Records to use Block Start

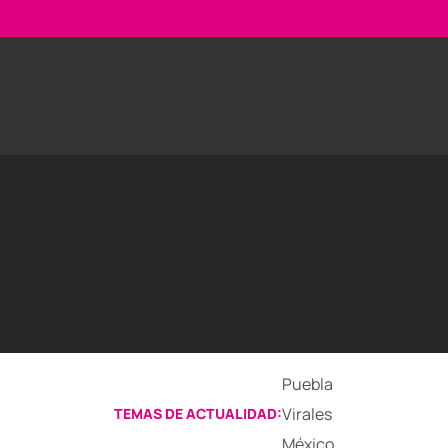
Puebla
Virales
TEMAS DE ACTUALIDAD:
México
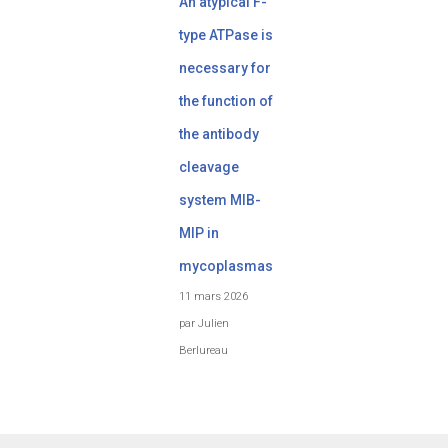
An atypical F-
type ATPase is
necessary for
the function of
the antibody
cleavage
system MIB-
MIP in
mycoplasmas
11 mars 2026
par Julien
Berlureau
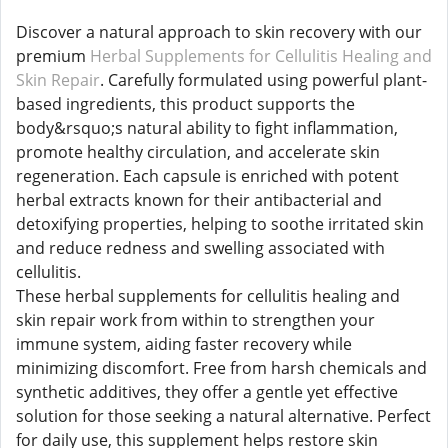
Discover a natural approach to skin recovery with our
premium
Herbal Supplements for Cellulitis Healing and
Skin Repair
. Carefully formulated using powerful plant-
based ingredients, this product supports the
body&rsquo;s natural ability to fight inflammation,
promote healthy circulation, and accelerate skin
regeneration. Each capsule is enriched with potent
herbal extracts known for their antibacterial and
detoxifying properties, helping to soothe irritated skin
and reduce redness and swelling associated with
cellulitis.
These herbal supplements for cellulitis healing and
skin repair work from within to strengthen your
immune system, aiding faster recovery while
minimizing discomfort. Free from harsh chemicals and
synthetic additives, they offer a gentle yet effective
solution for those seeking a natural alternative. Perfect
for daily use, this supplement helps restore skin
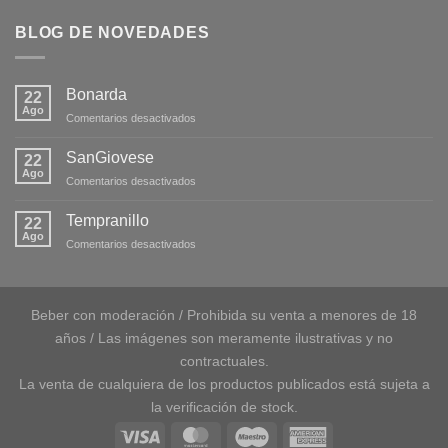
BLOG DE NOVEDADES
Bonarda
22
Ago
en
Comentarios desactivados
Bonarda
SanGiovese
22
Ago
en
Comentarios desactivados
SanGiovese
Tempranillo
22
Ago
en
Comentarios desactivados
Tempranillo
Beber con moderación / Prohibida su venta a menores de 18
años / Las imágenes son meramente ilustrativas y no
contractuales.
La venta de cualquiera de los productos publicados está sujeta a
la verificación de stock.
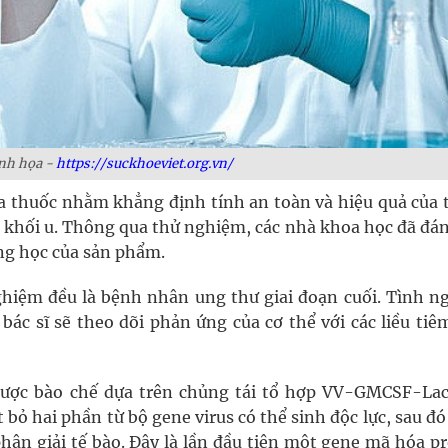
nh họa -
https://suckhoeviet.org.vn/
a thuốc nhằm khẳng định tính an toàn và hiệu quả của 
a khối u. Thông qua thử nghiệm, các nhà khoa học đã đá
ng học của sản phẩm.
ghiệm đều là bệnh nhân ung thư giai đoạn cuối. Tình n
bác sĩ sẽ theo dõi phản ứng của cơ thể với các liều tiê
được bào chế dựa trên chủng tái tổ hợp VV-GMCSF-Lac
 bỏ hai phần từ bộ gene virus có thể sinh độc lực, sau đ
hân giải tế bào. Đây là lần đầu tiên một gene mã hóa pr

Records to use Block End

Exercise goal:
State how many lines of the records above hold the word "venta", adding nothing beyond the number.

Solution to the exercise:
2